A multiangle assertive approach seems to be appropriate when treating the coronary artery disease patient. Hormonal issues should also be examined and a saliva profile may prove efficacious in determining DHEA, estrogen, progesterone, and testosterone levels. Recently, much has been written about hormones and their inverse relationship with coronary artery disease. By routinely screening with these saliva and blood tests, you will be able to note lipid levels, coagulability, glucose/insulin levels, melatonin level, hormone levels, inflammatory status, and homocysteine levels. A practitioner could then choose, from the tables provided, those nutritional supplements that would address areas of concern revealed by the test results. Abnormal tests would be noted and repeated after an appropriate length of treatment and adjustment of the treatment plan, by either increasing doses of already-prescribed nutraceuticals, with or without the addition of new agents. Further adjustment in the program would be necessary when the patient is taking concurrent medicine(s). Drugs that have similar properties to those nutraceuticals, that your patient is already taking, would require appropriate adjustment.
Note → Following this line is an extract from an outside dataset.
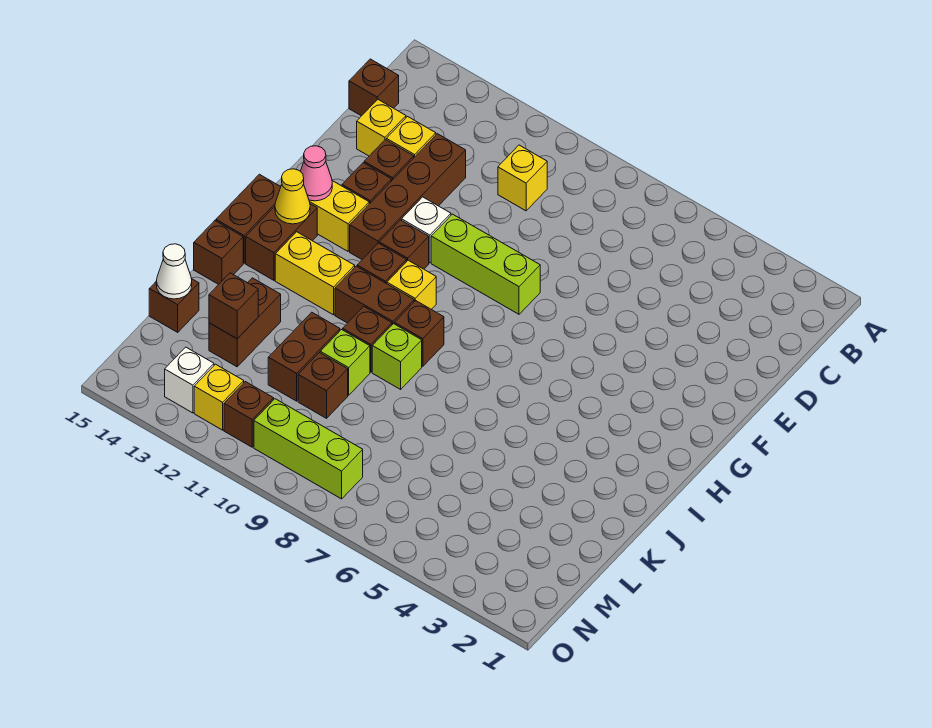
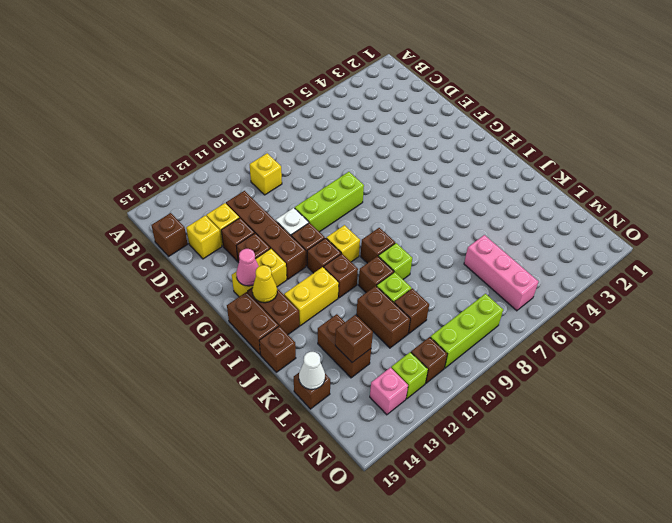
brown 1x2 brick [335,266,414,324] -> brown 1x1 brick [324,254,358,298]
none -> pink 1x3 brick [464,235,539,311]
yellow 1x1 brick [194,364,244,430] -> lime 1x1 brick [391,352,428,399]
white 1x1 brick [165,347,214,413] -> pink 1x1 brick [370,368,408,415]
For example, patients taking anti-coagulants would require lower doses of those supplements mentioned in Table 1. However, other patients, taking lipid-lowering drugs, may require increased doses of CoQ10. Remember, many coronary-related medications cause other nutritional deficiencies and I suggest that you refer to a text describing drug-herbal and drug-nutrient interactions.

Final thoughts:

The use of EDTA, although it is considered by the conventional medical community as controversial, has revealed in many studies to have a significant place in the treatment of coronary artery disease along side the nutraceuticals presented in this paper. Heavy metals do play a role in artherogenesis and should be studied further. Don't forget, in the midst of this complex array of nutraceuticals, water itself may improve the outcomes of coronary events. Simply drinking 4 or more glasses of pure water each day, can decrease myocardial infarction by more than 50%.